Extracting the Log File Itself Within Python
Not the most exciting part, but I found when requesting log files across a larger timeframe, I would end up with files types beyond .log. For work in the past, I have seen files come back as both .log and .gz. Accessing .log files can be done with a simple with open() statement. For a .gz file, you can use the library gzip and use a with gzip.open(‘file.gz’) statement, similar to a .log file.
Parsing Separate Logs from a Log File
Looking at a log file, you would expect that a simple .split( ) would allow for a clean, parseable file, but in practicality, log files do not always maintain the same consistency every time (even though the format stays the same, sometimes the server logs actions which omit a specific element of the file itself). Instances, where certain aspects of the log are omitted, can through a .split( ) approach completely off. Instead, I have relied on using a series of regexes to isolate elements necessary to analyze log files from an SEO standpoint. These have all been consolidated into the function log_parse().

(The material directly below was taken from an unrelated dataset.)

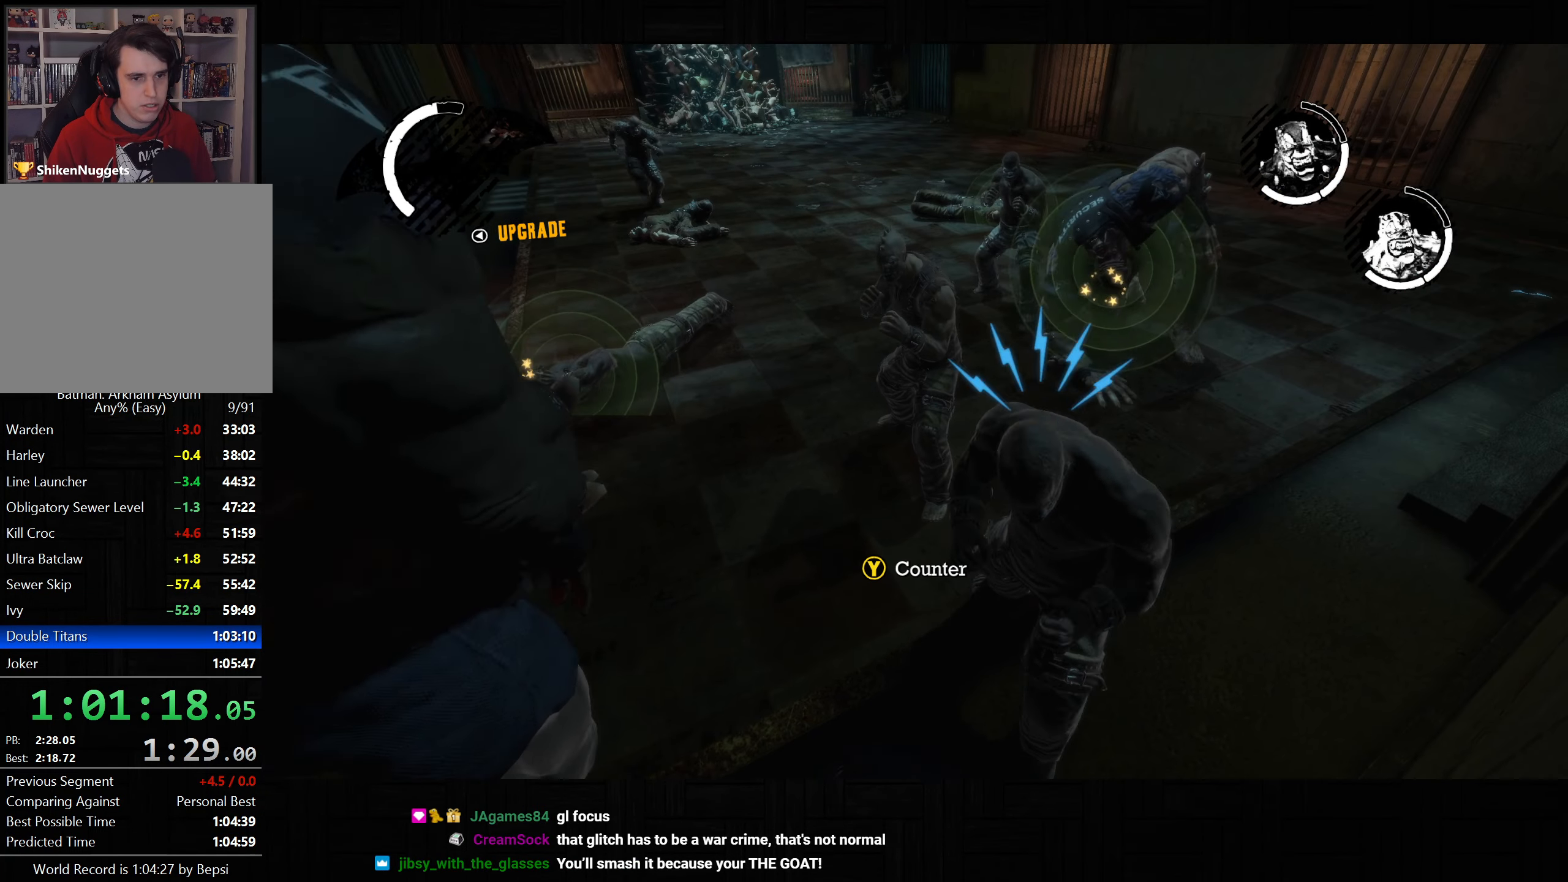
{"dt_ms": 500, "buttons": ["R2"], "left_stick": "center", "right_stick": "center", "button_events": []}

Running The Script and Data Storage
Once you have your log files stored in an accessible area, you can run the function against your log file in a loop (in the instance below I’m using a nested loop to parse multiple log files in one run).
After parsing your file, there are multiple approaches you can take to store your data based on the scale and needs of your site. If you are planning on leveraging this approach in the short term or for a smaller site, you may want to store locally in a pickle. For building processes on a larger scale, you should rely on migrating data into a SQL server, a BigQuery instance or your preferred data warehousing solution.
Googlebot Verification
When going through your log files, you will want to make sure that you are only pulling out valid crawl data from Googlebot/Bingbot/your bot of choice. One approach is to validate via reverse DNS lookup directly in Python within your DataFrame. To do this, you can run a lambda function against the IP address in your DataFrame.
Alternatively, you can use CrawlerDetect, a third-party library for validating crawlers.
Pivoting & Plotting
Once you have your data in a manageable form, then it’s time to analyze. You can take your newly filtered DataFrame and go through an series of pivots.
Distribution by Status Code
Top Files Crawled
Crawls by Date
Conclusion
Logfile analysis often can be a separator between theory and reality how Google and other search engines understand your sites. Taking the time to scale these types of analyses to understand the correlative effects of SEO changes/experiments on search engine behavior can quickly give your team the upper hand with all technical SEO programs moving forward. Leveraging Python for log file analysis allows for the most seamless approach to gain quick, continuous insight into your SEO initiatives without having to rely on manual tool configuration and big data issues which most tools cannot handle for.
Want to talk more about log files? Trying to figure out specific problems in your own implementation of Python-based log file analysis? Feel free to reach out to me directly via my LinkedIn or Twitter!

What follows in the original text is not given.